On March 4, daddy blogger Clint Edwards of Oregon fired back against all the parent haters. When his toddler threw a fit at a family outing to Red Robin, he had to drag her past numerous patrons who gave him disapproving looks. His reasoned Facebook response to them went viral, having garnered over 160K shares.

Here is the post:

I’m stuck in the van with my toddler. We went out to dinner as a family, and she had a meltdown because mom wouldn’t let her throw chicken strips. So she screamed, and screamed, and kicked and kicked, and since I was the only one finished with my meal, I had the pleasure of dragging her out of Red Robin.

I carried her [passed] the bar and everyone stared at me, most of them childless, I assumed. No one with children would give me that straight faced, lip twisted, look that seems to say, “if you can’t control your kid, then don’t go out.”

Well… no. I can’t control her.

Not all the time.

Not yet.

She’s two and it’s going to take years to teach her how to act appropriately in public, and the only way I am ever going to teach that is to take her out and show her what’s right and wrong. By saying no a million times, letting her throw a fit, and telling her no again.
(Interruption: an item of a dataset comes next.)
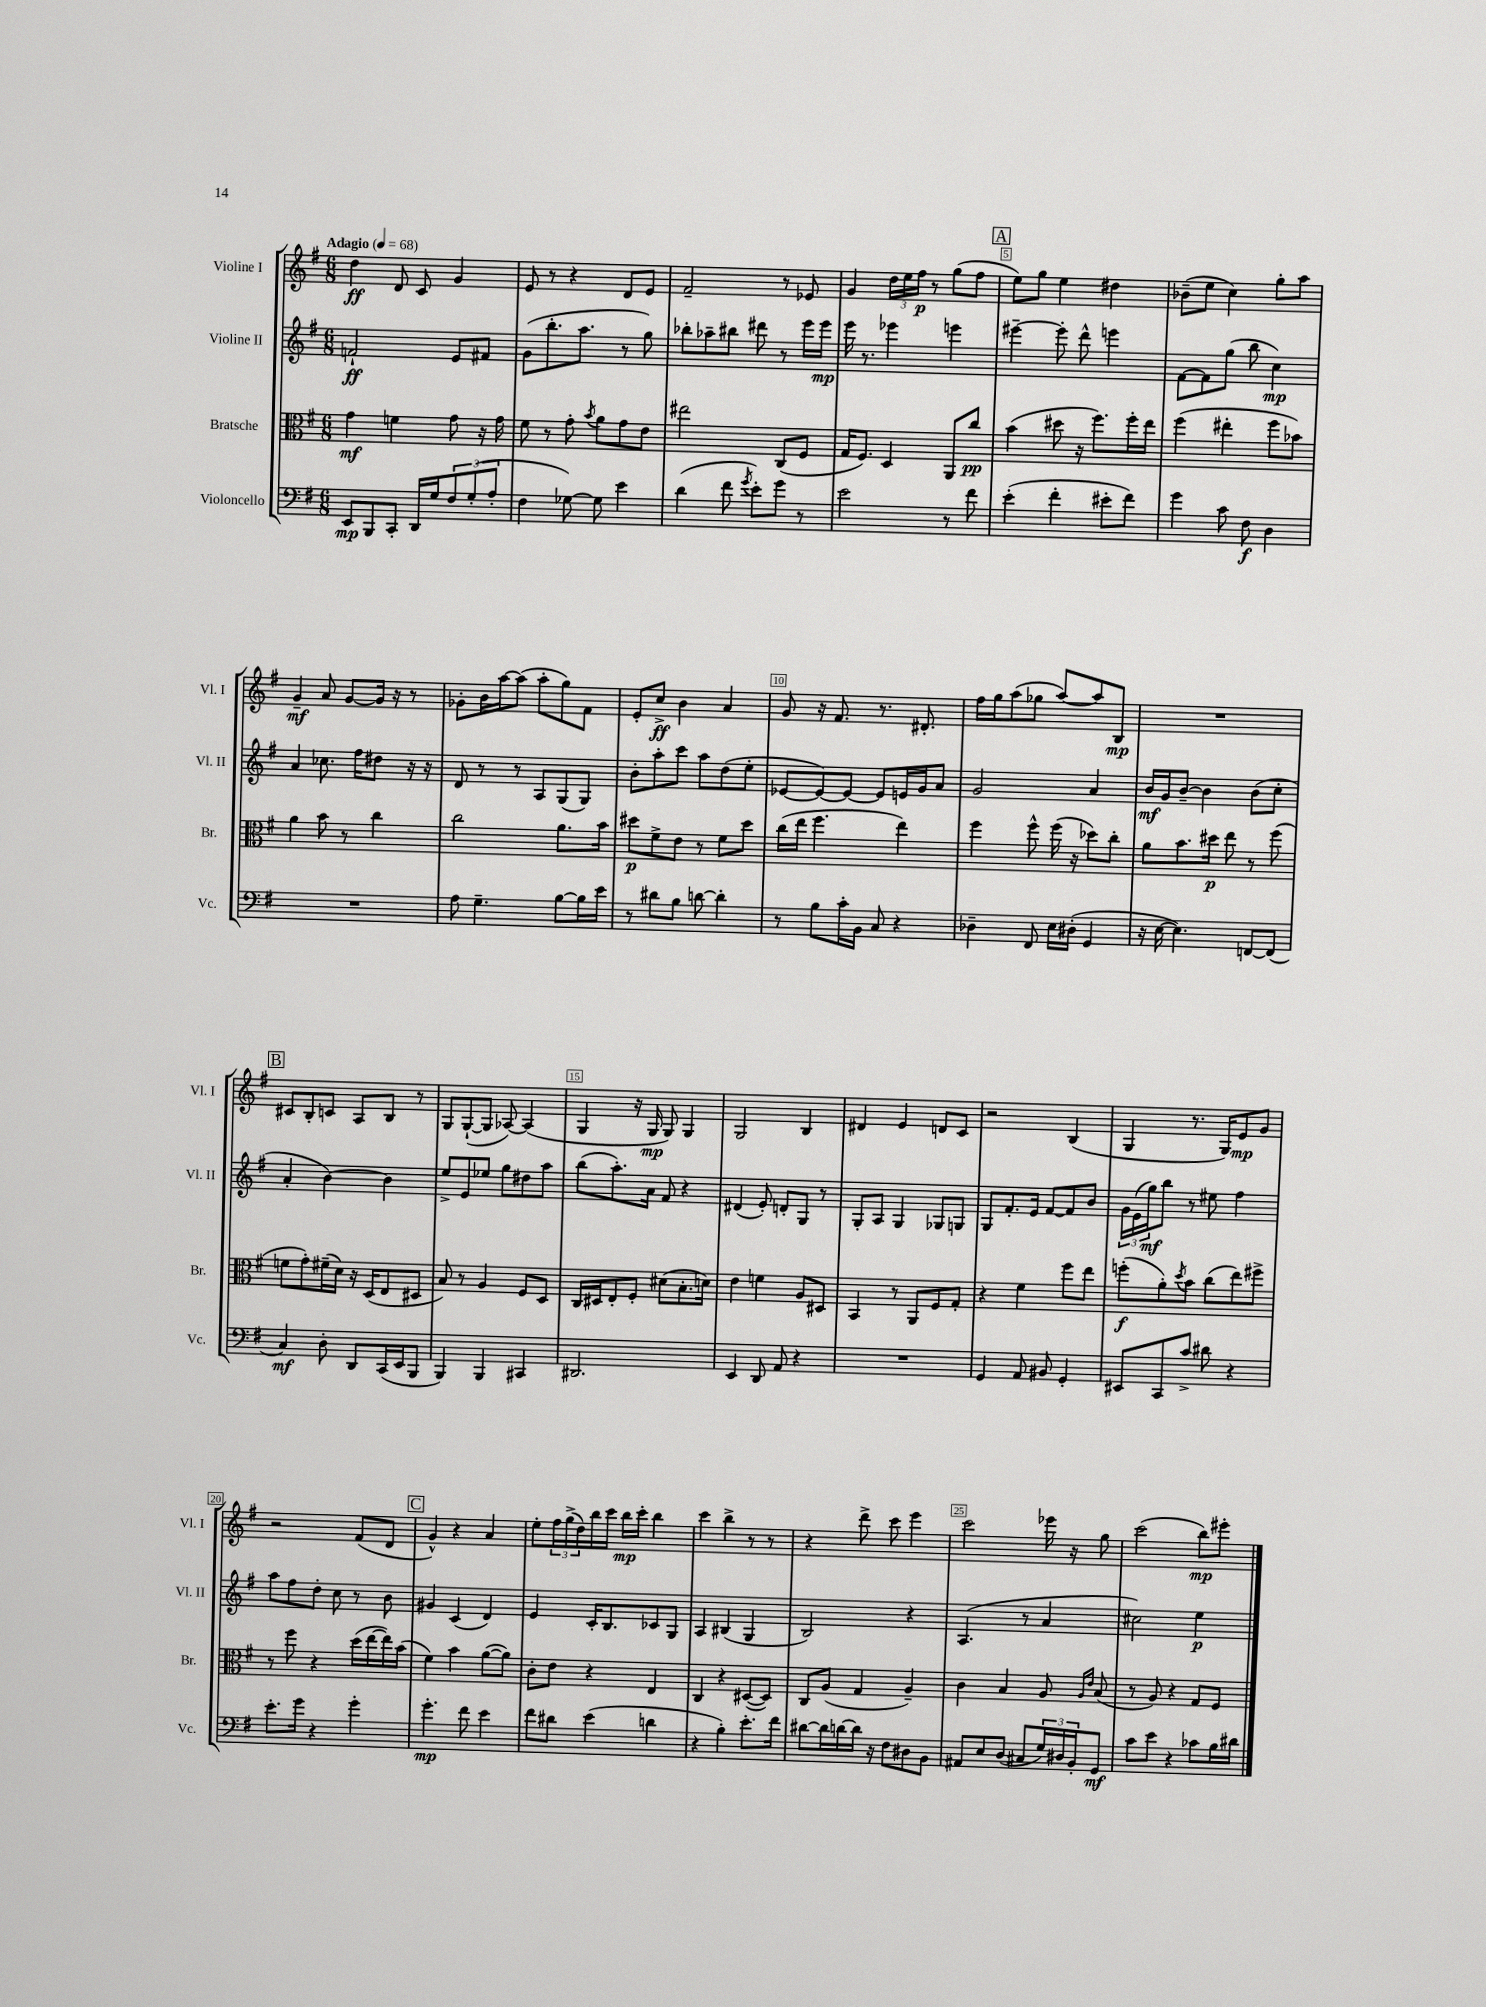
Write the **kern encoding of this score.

These lessons take patience, hard work, and real world experiences, and I’m sorry to those at the bar who got irritated by my child’s fit, but you are part of this practice. Your parents did the same with you, and that’s how you now know how to recognize when a child does something irritating in a restaurant. It’s how you learned to look at a situation and say, “That parent needs to control their kids.”

It’s how you learned to be a respectable person.

I get it. Kids are irritating when they are loud in a restaurant. I know. I’m living it. But before you get angry and judgmental, realize that what you are witnessing is not bad parenting, but rather, parents working hard to fix the situation.

You are looking at what it takes to turn a child into a person.

Like this dad, I believe parents should do their utmost to teach their kids how to behave in public. The thought of my children inconveniencing others causes me considerable anxiety, and that’s not necessarily a bad thing.  

But children have free will, and consistent discipline doesn’t always produce the desired results. And even if it does work, it doesn’t always happen within a brief time frame.

How is it that many people today don’t get this?

One reason I can think of is that, in our current society, most of us simply don’t grow up around significantly younger children. Two children per family has been the average in America for some time now, and the average age gap between these two children is two and a half years. That means that you’re not going to have many 12-year-olds, for instance, who have the opportunity to watch and learn from the trials of their parents dealing with, say, a 3-year-old sibling.

In addition, most American children are siloed by age group in school at a very early age. From the time they’re in preschool up until high school or college, they spend most of their time with those who have a birthday within 12 months of their own. These aren’t the days of the one-room schoolhouses, where the older children were expected to help in the teaching of the younger children.       

If I hadn’t had my own children, I suspect I wouldn’t have had much sympathy for parents. My two brothers (twins) are only a year younger than me, and we spent the entirety of our childhood around our peers. In fact, I don’t think I ever held a baby until I held my firstborn.

So even though the parent haters now get on my nerves, I understand. But it’s still unfortunate.